Instructions to follow =>
Put the lines into a Markdown table with the columns "No." and "Line", starting with the line containing "right knee: (456, 1024, -14)" and going on through the line containing "right wrist: (529, 799, -19)". Leave out blank lines.

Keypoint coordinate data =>
________________________________________

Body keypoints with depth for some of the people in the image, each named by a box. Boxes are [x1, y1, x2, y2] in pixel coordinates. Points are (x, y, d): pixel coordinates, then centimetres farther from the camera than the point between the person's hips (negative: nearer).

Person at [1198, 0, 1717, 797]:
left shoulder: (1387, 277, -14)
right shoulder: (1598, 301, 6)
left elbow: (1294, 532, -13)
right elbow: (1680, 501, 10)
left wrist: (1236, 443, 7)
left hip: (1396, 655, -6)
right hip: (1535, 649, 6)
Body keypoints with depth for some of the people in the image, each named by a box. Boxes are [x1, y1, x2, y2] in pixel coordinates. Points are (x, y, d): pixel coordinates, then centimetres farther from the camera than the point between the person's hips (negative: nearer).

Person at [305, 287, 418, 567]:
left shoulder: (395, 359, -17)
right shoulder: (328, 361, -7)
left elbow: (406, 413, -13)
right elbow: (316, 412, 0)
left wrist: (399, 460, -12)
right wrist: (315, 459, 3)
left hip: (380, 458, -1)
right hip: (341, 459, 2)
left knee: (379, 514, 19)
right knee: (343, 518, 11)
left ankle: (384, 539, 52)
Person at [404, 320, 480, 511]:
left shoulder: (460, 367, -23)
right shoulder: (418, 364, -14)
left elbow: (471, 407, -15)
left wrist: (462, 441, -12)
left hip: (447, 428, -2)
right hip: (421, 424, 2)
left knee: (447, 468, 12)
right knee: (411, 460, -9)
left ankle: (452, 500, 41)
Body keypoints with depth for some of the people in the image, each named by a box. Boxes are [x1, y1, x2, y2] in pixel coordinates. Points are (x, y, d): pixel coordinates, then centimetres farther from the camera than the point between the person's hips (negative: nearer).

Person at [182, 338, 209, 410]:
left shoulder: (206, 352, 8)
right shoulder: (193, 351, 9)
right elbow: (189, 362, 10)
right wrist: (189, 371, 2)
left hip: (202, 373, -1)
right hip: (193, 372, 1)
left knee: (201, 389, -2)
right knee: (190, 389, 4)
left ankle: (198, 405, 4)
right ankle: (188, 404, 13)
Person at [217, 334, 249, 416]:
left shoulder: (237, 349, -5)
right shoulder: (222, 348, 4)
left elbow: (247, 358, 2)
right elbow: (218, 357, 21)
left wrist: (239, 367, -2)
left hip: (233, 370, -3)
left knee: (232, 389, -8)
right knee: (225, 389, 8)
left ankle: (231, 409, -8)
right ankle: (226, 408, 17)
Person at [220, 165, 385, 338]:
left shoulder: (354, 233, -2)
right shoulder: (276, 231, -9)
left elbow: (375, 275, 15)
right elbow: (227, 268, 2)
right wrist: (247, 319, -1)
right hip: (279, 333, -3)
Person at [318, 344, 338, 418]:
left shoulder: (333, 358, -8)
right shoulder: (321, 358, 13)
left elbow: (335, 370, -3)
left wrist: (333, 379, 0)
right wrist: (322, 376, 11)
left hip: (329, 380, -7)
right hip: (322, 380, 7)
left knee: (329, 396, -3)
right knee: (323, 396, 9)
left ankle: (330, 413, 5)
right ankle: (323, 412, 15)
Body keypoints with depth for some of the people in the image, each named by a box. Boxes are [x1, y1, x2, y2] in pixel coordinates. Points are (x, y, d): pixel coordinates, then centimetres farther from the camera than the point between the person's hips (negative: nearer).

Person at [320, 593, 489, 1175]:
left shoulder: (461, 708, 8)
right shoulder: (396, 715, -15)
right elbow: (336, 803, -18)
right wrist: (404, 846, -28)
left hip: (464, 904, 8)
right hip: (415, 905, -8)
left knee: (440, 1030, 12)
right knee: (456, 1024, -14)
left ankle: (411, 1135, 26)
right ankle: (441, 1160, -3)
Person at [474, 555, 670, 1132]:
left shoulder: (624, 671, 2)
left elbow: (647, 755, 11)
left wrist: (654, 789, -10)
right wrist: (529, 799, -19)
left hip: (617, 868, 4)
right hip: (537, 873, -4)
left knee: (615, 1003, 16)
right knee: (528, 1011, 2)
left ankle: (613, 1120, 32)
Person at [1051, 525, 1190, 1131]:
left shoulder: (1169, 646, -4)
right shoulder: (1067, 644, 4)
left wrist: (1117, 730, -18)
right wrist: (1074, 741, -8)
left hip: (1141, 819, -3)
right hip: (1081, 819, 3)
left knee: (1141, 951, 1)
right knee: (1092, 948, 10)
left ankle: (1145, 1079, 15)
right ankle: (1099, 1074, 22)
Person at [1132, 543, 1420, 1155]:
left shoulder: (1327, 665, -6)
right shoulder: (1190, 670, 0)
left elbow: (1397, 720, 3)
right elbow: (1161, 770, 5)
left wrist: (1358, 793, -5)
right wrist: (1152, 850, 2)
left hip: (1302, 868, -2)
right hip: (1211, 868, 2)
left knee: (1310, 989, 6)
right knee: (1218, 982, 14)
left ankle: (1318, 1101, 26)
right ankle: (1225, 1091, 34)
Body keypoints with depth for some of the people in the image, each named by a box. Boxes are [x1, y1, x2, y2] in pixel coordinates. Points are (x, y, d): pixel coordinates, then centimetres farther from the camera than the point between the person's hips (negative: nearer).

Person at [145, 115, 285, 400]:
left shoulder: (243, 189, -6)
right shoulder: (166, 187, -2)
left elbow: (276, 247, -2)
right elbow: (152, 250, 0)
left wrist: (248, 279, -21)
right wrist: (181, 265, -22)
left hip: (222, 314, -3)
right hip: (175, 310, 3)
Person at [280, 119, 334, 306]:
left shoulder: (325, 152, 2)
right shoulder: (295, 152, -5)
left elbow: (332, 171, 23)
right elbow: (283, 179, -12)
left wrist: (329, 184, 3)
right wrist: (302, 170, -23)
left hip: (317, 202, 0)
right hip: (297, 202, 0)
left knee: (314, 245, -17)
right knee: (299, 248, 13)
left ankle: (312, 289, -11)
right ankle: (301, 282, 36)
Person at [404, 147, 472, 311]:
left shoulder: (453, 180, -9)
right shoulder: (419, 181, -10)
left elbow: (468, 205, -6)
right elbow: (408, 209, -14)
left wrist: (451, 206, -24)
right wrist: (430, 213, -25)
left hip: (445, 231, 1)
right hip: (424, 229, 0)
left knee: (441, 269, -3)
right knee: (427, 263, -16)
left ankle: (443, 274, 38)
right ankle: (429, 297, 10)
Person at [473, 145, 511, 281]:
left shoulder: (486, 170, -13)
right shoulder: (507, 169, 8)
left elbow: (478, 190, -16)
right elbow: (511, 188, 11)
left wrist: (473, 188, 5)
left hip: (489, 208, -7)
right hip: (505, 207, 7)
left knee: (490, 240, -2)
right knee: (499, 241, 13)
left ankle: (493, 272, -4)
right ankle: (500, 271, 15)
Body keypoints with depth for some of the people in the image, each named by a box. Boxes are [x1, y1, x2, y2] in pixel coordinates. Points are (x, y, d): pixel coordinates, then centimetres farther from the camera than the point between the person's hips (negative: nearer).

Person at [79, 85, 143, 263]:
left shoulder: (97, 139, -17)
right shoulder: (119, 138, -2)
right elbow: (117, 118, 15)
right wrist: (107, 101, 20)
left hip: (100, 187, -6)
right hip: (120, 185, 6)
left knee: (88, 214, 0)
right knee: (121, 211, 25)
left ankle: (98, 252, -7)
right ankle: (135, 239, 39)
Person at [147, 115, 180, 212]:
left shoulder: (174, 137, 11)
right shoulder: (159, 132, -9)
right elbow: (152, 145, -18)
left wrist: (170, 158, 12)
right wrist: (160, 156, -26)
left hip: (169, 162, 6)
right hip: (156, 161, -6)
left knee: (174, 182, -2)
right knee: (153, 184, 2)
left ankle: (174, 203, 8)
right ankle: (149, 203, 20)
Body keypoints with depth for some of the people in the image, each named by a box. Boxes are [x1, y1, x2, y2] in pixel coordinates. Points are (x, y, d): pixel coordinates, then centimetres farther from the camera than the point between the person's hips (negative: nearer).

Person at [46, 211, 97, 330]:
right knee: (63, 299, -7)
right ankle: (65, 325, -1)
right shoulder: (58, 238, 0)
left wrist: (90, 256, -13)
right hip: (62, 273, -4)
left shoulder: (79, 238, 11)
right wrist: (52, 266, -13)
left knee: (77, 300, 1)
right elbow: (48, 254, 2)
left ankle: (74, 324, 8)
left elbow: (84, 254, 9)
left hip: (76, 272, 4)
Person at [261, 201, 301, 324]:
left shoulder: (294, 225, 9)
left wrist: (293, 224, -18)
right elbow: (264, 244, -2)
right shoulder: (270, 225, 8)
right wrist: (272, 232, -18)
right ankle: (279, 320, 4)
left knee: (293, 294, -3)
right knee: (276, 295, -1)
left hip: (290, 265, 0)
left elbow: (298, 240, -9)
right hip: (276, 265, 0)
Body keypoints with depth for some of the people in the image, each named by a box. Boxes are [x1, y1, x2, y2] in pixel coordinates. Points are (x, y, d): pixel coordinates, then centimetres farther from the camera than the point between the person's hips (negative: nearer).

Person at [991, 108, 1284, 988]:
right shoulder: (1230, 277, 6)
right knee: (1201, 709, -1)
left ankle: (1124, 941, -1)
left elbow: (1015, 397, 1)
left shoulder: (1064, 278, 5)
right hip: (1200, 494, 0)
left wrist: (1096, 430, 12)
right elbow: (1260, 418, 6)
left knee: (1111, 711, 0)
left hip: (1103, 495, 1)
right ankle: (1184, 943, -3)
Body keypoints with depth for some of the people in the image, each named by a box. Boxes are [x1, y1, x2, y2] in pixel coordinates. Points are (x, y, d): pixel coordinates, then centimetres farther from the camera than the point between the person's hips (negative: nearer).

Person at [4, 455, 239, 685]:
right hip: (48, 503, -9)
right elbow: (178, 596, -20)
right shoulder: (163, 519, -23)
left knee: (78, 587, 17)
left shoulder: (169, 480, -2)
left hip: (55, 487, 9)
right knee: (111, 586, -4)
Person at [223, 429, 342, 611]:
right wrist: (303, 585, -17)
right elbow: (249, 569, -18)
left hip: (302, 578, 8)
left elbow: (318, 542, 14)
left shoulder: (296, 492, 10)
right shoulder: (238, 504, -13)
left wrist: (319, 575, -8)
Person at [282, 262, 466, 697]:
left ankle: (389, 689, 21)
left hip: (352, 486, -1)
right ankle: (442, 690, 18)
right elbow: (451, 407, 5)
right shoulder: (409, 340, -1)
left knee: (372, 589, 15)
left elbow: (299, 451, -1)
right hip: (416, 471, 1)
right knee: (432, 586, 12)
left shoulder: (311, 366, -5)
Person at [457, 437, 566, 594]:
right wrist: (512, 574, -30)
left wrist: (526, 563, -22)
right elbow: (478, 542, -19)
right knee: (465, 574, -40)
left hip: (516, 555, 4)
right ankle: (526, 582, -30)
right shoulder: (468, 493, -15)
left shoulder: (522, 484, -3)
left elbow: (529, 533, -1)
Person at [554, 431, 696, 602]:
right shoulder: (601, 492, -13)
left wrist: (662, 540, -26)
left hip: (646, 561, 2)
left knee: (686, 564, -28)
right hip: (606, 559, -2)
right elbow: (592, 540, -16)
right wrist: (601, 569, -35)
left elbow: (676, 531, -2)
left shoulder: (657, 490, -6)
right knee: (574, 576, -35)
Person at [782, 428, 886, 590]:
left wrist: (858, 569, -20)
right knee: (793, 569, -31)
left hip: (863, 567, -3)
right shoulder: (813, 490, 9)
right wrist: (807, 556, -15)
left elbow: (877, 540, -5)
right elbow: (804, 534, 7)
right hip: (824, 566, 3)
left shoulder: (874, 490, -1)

________________________________________

Solution for this task =>
| No. | Line |
|---|---|
| 1 | right knee: (456, 1024, -14) |
| 2 | left ankle: (411, 1135, 26) |
| 3 | right ankle: (441, 1160, -3) |
| 4 | Person at [474, 555, 670, 1132]: |
| 5 | left shoulder: (624, 671, 2) |
| 6 | left elbow: (647, 755, 11) |
| 7 | left wrist: (654, 789, -10) |
| 8 | right wrist: (529, 799, -19) |